A woman hauls a crab fishing net in Kep in 2013.
A woman hauls a crab fishing net in Kep in 2013. Pha Lina

Fishery manual to aid export potential

A trade facilitation manual aimed at increasing the size of Cambodia’s seafood products will be ready by April and looks to help producers and exporters improve their export readiness and take advantage of ASEAN integration.

At a workshop held yesterday in the capital, stakeholders discussed the progress of the UNIDO-led project, with the draft manual expected to outline export procedures, customs formalities and the requirements of importing countries, according to Ing Try, deputy director-general of the Fisheries Administration.

“The manual will play an important role and it will facilitate investors who plan to invest in the fisheries sector with information to certify their products, food standards and the protection of the environment and natural resources,” Try said.

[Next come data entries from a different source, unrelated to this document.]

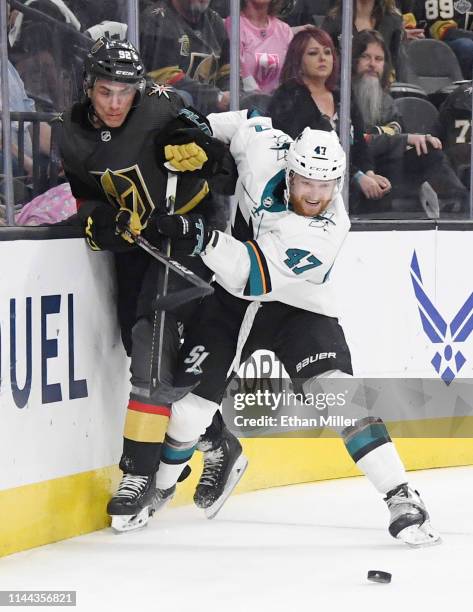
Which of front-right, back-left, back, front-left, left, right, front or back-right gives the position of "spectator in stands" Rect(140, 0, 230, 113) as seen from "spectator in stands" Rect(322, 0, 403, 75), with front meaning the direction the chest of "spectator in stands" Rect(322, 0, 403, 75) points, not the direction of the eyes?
front-right

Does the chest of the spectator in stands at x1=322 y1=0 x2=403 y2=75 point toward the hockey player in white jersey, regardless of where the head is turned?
yes

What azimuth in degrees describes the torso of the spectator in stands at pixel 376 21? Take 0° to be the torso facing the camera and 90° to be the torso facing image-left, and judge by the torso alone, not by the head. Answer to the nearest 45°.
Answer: approximately 0°

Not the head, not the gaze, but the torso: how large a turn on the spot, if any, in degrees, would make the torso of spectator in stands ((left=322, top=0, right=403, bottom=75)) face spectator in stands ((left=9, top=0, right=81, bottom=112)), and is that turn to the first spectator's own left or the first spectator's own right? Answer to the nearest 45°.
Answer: approximately 45° to the first spectator's own right

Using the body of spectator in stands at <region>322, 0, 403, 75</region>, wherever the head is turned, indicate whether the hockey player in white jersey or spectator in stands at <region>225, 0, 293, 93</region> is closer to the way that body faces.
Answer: the hockey player in white jersey

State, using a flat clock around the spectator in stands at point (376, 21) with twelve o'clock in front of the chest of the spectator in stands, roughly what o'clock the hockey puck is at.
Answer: The hockey puck is roughly at 12 o'clock from the spectator in stands.

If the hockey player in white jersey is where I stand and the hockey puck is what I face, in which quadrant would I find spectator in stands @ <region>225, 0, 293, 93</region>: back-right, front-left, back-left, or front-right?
back-left
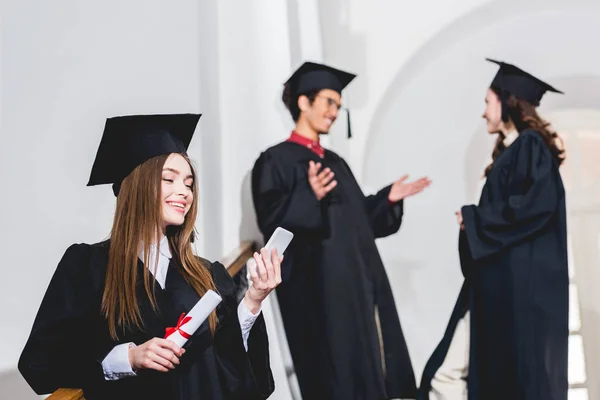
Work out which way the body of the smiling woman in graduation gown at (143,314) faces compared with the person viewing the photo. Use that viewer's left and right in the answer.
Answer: facing the viewer and to the right of the viewer
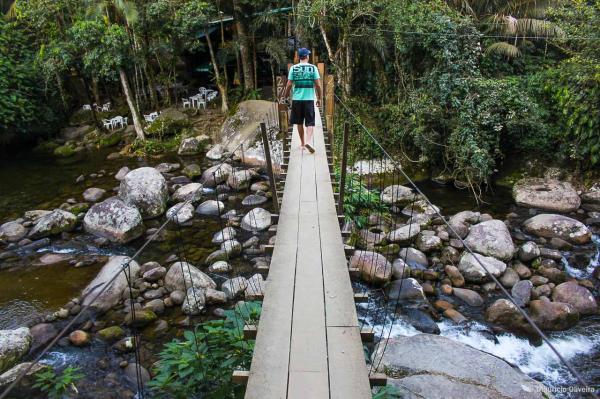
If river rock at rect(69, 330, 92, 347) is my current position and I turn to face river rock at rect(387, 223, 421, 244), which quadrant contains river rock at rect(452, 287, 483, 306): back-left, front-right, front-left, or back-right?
front-right

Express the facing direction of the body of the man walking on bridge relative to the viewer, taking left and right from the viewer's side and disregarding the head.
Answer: facing away from the viewer

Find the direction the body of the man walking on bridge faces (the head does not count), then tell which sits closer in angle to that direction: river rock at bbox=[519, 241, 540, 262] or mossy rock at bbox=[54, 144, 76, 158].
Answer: the mossy rock

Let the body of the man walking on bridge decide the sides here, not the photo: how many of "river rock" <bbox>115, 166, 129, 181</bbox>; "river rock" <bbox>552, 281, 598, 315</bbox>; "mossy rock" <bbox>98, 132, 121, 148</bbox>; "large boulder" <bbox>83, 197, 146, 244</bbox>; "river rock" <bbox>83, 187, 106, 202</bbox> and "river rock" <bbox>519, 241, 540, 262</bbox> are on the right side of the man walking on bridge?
2

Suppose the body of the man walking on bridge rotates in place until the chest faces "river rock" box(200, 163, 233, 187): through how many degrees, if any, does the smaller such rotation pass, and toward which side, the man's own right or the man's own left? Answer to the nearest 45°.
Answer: approximately 45° to the man's own left

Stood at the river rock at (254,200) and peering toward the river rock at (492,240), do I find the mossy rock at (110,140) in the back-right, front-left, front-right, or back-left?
back-left

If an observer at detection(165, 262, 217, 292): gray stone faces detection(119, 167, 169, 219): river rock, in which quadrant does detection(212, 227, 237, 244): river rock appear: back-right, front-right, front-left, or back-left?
front-right

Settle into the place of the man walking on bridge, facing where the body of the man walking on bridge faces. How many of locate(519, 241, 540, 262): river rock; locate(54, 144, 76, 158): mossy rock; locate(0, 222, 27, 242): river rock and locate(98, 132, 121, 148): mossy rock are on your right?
1

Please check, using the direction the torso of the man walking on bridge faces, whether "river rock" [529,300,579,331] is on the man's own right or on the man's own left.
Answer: on the man's own right

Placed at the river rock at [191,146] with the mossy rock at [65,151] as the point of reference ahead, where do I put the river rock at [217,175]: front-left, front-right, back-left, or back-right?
back-left
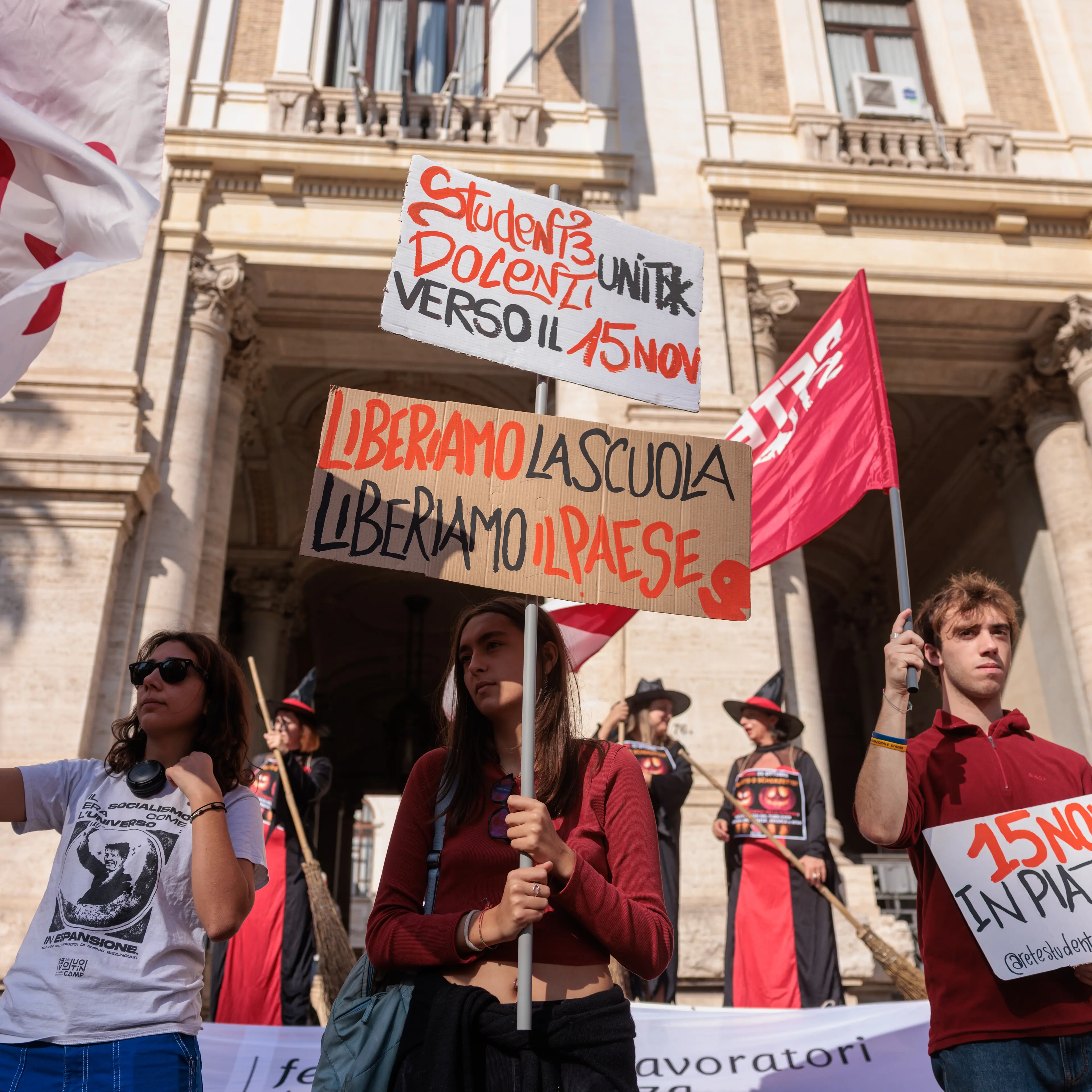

The project, which was started in 2014 with assistance from the Ministry of Agriculture, Forestry and Fisheries, has a $1.3 million budget and is working with small and medium processors and exporters in the Kingdom’s four coastal provinces.

Shetty Seetharama Thombathu, the chief technical adviser for the project, said currently most exports were processed by small- to medium-sized businesses who have limited knowledge of export procedures and requirements.

“Most fish processors are trading informally to neighbouring countries without record, so the manual will provide them with formal export guidelines,” Thombathu said.

According to Thombathu, once a constructive environment for interaction between the public sector and fisheries stakeholders is created it will tackle issues of competitiveness and productivity.

“It will build the capacity of processors, traders and cooperatives to comply with the quality and safety requirements of the domestic market and importing countries,” he said.

Coastal fish yields dipped 5 per cent in 2015 to 46,830 tonnes, down from 2014’s 49,250 tonnes, due to fishermen turning to other forms of employment and habitat degradation.